### What is required
Where a line holds the word "TRIANGLE", copy that line from the data below.

(Beginning of Recorded information)

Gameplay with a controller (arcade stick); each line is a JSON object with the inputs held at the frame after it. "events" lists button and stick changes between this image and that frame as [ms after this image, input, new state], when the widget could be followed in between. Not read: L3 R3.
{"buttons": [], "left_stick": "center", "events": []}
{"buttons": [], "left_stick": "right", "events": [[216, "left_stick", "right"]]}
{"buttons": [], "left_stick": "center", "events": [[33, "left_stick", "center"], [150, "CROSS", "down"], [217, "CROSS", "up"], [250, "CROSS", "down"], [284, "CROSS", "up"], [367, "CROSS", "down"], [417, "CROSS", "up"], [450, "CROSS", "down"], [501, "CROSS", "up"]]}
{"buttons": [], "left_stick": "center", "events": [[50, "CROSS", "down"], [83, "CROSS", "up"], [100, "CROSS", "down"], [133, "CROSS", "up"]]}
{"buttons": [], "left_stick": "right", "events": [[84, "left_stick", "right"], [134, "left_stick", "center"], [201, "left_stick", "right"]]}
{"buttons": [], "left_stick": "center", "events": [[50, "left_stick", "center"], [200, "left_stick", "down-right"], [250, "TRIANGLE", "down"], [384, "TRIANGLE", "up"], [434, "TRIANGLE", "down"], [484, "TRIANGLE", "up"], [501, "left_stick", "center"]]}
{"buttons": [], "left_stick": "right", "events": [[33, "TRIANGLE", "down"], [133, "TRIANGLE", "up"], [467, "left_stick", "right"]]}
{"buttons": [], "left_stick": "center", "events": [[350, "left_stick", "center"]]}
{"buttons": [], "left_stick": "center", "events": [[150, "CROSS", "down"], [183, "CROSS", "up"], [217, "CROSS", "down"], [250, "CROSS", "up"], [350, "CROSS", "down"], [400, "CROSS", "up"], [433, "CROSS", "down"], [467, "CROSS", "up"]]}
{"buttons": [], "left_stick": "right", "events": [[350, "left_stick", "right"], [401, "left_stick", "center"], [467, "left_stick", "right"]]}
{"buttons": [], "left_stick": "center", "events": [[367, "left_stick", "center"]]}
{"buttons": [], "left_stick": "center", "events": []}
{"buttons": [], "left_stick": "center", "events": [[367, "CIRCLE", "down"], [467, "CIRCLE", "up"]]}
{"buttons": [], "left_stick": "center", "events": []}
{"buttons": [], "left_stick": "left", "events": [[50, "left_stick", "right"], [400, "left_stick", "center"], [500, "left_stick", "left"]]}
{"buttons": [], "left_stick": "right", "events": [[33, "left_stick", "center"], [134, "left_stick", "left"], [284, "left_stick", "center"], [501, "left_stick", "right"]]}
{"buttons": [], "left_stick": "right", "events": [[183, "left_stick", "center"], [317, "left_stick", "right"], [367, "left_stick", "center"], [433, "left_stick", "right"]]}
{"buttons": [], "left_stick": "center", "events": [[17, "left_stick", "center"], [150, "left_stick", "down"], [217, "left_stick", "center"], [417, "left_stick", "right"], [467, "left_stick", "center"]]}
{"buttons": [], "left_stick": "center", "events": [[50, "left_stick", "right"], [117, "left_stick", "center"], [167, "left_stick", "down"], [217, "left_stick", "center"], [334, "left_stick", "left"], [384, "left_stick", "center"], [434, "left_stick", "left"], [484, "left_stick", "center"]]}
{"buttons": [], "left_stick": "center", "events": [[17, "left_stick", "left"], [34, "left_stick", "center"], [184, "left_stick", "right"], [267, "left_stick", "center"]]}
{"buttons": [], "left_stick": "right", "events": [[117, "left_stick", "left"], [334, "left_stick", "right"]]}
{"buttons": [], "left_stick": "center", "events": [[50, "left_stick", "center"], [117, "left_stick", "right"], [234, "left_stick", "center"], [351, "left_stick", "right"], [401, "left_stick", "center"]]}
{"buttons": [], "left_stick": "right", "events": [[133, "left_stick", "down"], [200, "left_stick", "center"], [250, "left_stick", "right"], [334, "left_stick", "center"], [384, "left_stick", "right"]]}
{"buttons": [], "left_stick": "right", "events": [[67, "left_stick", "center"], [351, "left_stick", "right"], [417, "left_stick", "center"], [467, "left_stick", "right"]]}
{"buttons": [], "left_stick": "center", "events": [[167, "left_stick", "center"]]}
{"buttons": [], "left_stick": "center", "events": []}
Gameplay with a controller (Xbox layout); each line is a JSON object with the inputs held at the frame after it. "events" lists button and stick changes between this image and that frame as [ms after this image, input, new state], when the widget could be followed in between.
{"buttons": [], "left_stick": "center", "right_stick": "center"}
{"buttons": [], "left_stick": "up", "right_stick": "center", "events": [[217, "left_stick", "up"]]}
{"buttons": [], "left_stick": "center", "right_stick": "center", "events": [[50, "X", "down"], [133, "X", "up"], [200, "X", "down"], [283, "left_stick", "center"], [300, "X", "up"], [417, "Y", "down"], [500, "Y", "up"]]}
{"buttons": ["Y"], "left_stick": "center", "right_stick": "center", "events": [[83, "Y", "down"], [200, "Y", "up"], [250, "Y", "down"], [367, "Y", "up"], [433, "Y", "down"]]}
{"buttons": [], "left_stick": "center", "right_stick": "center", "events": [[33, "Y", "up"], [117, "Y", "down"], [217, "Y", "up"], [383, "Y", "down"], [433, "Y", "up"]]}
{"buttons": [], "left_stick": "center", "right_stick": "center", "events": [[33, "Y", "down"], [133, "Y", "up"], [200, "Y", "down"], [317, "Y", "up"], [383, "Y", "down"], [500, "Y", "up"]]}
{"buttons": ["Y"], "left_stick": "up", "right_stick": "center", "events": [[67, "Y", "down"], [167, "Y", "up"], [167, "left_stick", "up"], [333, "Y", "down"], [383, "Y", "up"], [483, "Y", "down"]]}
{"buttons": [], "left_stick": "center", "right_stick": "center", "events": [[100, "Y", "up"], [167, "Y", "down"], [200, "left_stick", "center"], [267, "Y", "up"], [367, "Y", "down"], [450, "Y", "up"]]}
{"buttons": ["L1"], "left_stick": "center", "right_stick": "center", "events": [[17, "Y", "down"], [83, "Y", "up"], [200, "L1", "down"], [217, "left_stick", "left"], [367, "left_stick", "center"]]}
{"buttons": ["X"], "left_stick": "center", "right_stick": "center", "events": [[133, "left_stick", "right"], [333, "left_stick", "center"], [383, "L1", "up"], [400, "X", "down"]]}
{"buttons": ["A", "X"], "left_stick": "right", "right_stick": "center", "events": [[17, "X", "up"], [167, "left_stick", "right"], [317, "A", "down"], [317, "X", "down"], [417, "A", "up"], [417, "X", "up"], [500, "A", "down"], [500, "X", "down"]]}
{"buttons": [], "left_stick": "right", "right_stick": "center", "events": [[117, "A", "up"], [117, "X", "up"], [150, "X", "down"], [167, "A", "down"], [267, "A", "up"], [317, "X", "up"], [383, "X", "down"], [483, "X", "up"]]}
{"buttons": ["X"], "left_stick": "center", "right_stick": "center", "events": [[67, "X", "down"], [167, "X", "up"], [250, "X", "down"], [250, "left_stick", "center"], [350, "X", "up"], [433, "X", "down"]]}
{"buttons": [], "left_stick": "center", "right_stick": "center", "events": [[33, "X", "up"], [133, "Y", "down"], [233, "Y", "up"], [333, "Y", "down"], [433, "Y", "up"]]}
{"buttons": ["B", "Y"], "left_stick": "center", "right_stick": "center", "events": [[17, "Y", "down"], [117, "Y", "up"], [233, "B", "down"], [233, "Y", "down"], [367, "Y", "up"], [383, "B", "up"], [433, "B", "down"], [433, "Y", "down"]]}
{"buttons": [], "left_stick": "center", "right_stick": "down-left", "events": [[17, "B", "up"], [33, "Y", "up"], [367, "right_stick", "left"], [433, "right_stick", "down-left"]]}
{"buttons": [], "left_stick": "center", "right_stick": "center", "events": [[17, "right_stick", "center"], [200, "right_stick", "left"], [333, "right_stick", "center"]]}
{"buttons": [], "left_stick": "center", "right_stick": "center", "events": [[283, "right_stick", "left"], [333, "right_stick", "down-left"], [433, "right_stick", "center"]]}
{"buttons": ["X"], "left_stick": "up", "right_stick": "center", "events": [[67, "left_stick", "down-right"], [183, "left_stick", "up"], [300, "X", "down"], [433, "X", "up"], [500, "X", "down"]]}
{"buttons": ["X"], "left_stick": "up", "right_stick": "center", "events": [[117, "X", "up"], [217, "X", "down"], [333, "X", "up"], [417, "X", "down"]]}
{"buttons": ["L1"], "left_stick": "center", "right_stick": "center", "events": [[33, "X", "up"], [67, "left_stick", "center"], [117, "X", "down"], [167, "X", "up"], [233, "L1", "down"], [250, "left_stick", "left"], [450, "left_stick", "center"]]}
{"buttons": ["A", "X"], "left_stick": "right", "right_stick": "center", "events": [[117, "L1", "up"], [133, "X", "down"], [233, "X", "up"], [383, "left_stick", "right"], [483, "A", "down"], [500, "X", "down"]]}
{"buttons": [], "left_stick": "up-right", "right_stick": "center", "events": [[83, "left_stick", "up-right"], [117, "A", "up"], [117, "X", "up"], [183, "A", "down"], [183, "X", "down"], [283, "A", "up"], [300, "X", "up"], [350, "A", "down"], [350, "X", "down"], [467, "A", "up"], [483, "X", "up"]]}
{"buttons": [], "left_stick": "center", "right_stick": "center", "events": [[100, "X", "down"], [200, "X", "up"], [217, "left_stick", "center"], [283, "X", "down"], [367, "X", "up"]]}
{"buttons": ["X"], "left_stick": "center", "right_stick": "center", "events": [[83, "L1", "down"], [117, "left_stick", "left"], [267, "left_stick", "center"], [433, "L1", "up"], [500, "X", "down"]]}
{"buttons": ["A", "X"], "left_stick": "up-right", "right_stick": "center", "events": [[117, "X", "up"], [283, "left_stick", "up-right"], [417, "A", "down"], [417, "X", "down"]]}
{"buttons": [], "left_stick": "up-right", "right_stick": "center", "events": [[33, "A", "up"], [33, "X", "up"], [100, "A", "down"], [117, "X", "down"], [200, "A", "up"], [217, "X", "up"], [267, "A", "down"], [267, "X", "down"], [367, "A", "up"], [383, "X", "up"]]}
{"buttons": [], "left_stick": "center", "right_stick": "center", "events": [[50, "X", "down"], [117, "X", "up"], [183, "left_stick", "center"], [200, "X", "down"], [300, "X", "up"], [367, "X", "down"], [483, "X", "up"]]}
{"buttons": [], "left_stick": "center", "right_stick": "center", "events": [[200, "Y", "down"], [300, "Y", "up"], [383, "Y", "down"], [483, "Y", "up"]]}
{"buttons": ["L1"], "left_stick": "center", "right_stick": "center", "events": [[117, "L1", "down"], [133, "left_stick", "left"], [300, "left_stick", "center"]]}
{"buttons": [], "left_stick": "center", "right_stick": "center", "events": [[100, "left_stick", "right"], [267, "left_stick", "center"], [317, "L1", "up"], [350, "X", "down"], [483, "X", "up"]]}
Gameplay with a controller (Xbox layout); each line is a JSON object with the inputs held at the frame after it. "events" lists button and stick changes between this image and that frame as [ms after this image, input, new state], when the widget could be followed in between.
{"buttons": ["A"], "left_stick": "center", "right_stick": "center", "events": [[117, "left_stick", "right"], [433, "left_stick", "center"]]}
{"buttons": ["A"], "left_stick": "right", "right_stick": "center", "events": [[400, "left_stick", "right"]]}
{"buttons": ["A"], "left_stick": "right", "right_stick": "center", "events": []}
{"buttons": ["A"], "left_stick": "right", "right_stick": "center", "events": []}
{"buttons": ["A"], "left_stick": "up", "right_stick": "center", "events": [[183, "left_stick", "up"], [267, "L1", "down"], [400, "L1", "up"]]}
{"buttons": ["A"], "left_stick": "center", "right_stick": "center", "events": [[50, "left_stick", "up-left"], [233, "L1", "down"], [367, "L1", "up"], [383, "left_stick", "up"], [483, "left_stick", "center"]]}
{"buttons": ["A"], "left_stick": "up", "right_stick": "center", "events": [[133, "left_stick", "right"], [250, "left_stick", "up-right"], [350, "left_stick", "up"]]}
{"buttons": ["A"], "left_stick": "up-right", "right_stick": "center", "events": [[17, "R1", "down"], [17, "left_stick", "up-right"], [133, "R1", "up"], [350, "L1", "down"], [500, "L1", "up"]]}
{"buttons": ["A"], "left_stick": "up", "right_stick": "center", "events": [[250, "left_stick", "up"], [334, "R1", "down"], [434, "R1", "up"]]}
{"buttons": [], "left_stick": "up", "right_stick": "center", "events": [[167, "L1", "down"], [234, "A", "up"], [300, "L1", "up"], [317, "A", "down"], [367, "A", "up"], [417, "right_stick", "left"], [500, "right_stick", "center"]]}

(End of Recorded information)

### Reply to the task
{"buttons": [], "left_stick": "center", "events": [[50, "left_stick", "center"], [200, "left_stick", "down-right"], [250, "TRIANGLE", "down"], [384, "TRIANGLE", "up"], [434, "TRIANGLE", "down"], [484, "TRIANGLE", "up"], [501, "left_stick", "center"]]}
{"buttons": [], "left_stick": "right", "events": [[33, "TRIANGLE", "down"], [133, "TRIANGLE", "up"], [467, "left_stick", "right"]]}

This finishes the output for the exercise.